_What to do_.
Copy out every line of the records that contains the word "this".

_Input_.
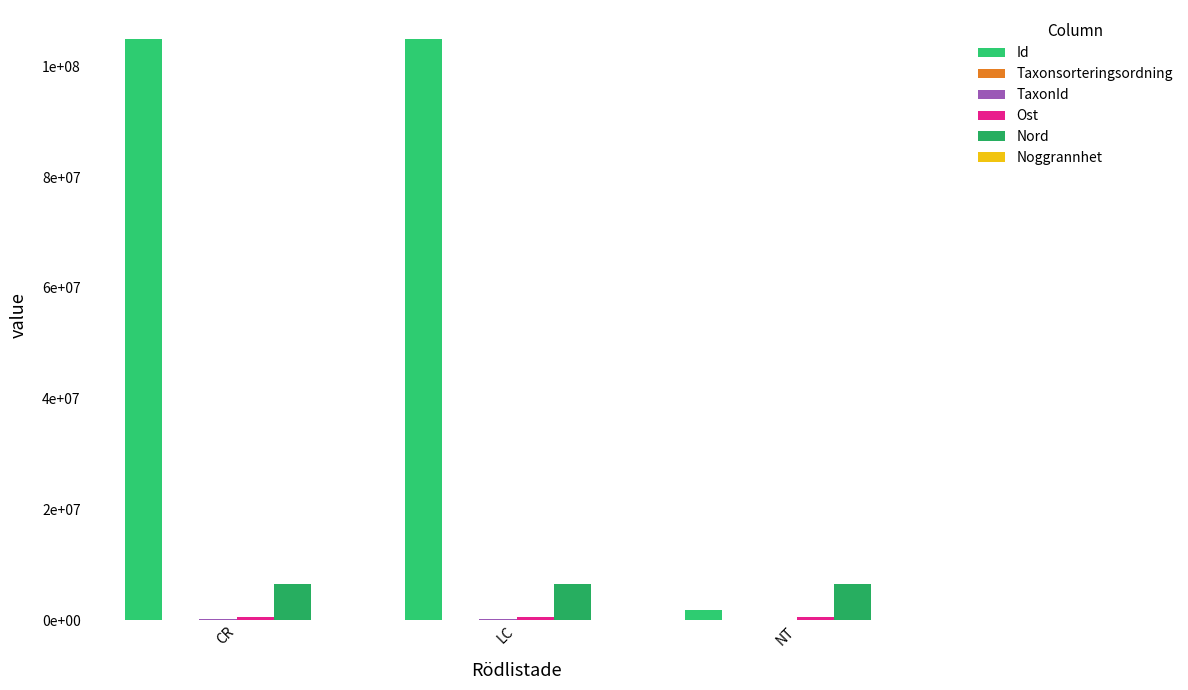

Reading left to right, extract all data points from this chart.

Id: CR=104932412	LC=104932759	NT=1900233
Taxonsorteringsordning: CR=100515	LC=78527	NT=78568
TaxonId: CR=223246	LC=229497	NT=6458
Ost: CR=687920	LC=687926	NT=687943
Nord: CR=6644044	LC=6644015	NT=6644034
Noggrannhet: CR=25	LC=25	NT=50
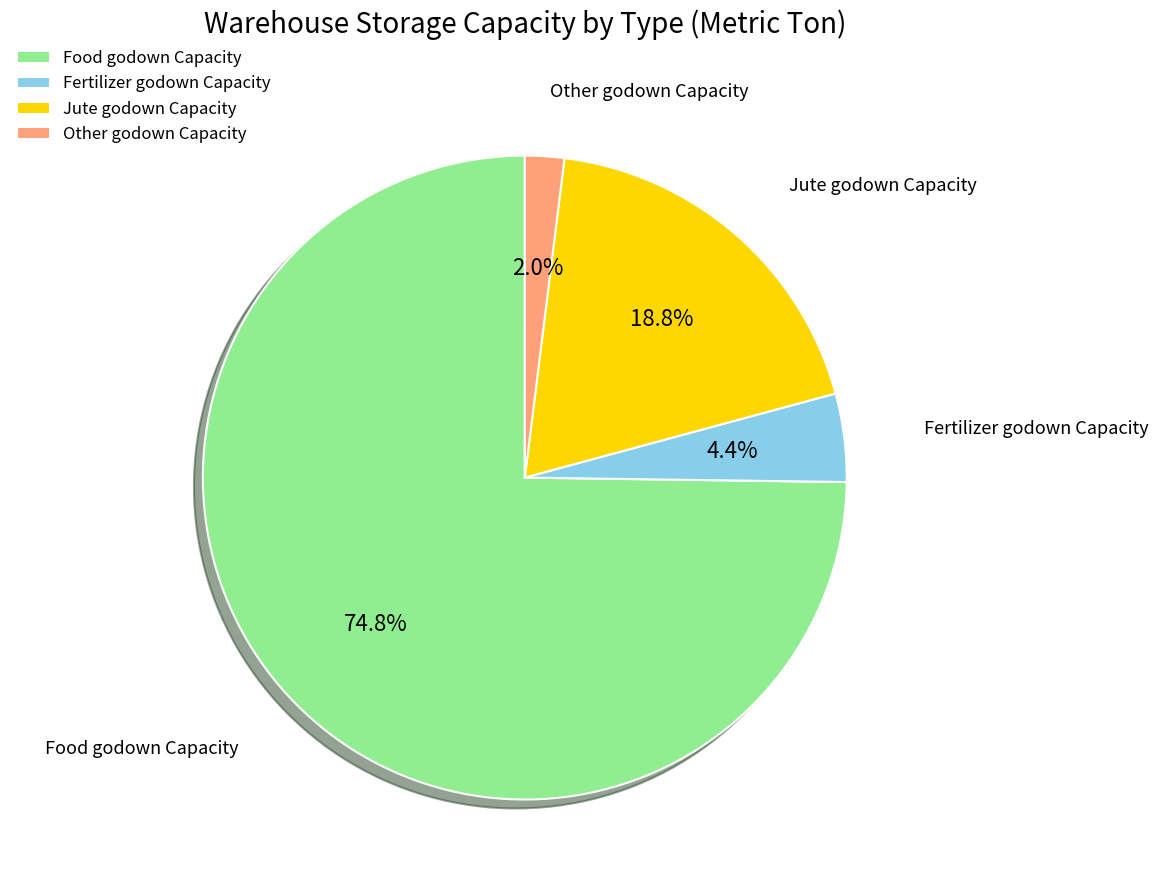

How many slices are in this pie chart?

4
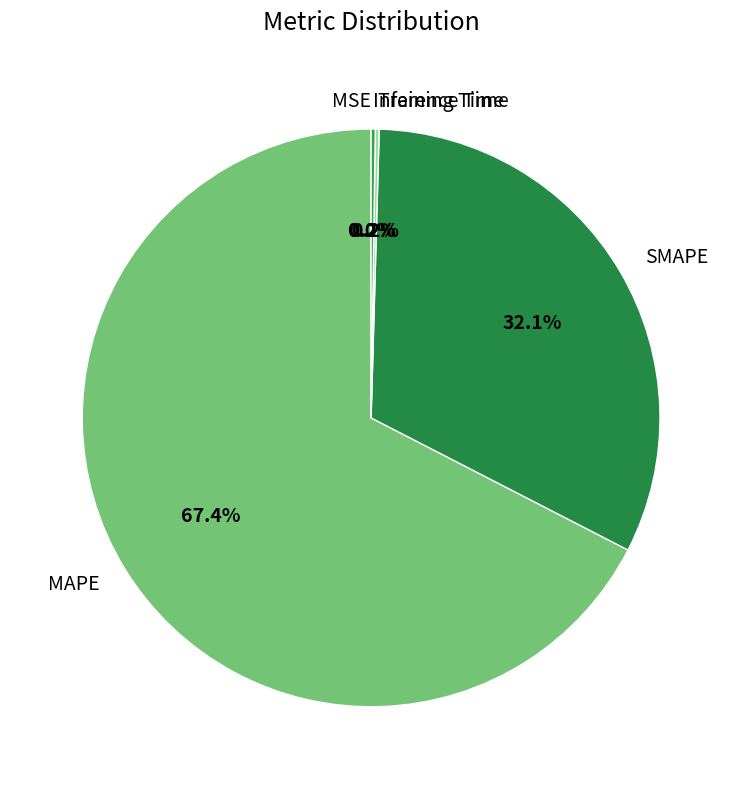

Is the sum of MAPE and SMAPE greater than half?

Yes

_Exercise answer_.
Reading left to right, extract all data points from this chart.
How many slices are in this pie chart?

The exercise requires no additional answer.